The bridge also serves GET /unfurl?url={http(s) URL} on the same port as the tunnel (implemented in unfurl.mjs, a second single file): it fetches the page + its og:image server-side and returns parsed OpenGraph metadata as JSON with Access-Control-Allow-Origin: *. The webapp's composer uses it as the fallback for link previews when browser CORS blocks the direct fetch. There is nothing to configure app-side — the app derives the unfurl URL from the bridge it's already pointed at (?proxy=, ws→http).

Enabled by default on an allow-all bridge (no CHATMAIL_ALLOWLIST) — a local/personal bridge that already reaches anywhere, so a same-host preview fetcher is fine and needs zero config. Disabled by default once an allowlist is set: a hosted bridge that carefully vets its mail destinations shouldn't silently double as an open web-preview fetcher, so there you opt in explicitly with UNFURL=1. UNFURL=1 / UNFURL=0 overrides the default either way. A bridge with it off answers /unfurl with 404 and the preview quietly falls back to "not available".

This is a preview fetcher, not a tunnel: HTTP GET only; DNS is resolved by the handler and private / loopback / link-local / CGNAT addresses are refused (checked inside the socket's own lookup, so a rebinding resolver can't swap the address — literal-IP hosts are checked separately); redirects (max 5) re-run the checks per hop; 1 MB page / 4 MB image caps; 15 s timeout; 30 requests/min per client.
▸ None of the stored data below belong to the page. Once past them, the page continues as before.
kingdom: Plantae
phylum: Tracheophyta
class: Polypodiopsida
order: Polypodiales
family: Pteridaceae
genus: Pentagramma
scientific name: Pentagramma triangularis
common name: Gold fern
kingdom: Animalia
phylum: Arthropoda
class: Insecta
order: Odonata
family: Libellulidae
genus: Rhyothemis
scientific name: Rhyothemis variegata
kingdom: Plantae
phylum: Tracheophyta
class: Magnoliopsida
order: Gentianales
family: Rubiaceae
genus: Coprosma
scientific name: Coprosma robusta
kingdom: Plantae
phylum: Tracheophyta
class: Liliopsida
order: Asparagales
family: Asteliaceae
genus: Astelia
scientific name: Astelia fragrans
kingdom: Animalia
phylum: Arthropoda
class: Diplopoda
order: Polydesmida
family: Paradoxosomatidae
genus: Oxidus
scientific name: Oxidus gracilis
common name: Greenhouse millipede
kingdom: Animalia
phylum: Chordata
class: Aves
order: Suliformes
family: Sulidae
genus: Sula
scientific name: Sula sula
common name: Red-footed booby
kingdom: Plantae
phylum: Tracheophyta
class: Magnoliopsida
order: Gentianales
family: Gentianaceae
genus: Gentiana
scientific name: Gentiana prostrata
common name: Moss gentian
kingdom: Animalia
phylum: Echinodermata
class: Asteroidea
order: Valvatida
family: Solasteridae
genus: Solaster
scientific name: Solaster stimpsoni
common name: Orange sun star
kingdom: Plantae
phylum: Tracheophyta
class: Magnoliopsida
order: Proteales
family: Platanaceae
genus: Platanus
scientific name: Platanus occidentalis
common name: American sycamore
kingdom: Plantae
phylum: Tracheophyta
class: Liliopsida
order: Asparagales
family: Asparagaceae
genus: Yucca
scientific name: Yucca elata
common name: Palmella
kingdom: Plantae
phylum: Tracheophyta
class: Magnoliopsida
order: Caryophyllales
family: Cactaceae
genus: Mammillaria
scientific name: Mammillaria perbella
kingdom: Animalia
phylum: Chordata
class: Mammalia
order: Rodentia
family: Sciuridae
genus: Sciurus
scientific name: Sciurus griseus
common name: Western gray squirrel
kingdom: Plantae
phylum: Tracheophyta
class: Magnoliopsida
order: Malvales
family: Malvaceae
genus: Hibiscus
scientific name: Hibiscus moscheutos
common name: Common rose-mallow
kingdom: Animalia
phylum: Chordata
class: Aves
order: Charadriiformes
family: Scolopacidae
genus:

(UNFURL_ALLOW_PRIVATE=1 disables the private-IP guard for the test suite — never set it on a real deployment.) Note that recent Chromium blocks pages from fetching localhost services without a Local Network Access permission prompt — a deployed (https, non-local) bridge avoids that.

License

Unlicense — public domain. Do whatever you want with it. (The rest of slothfulchat-web is GPL-3.0-or-later; this standalone bridge is deliberately unencumbered so anyone can reuse it.)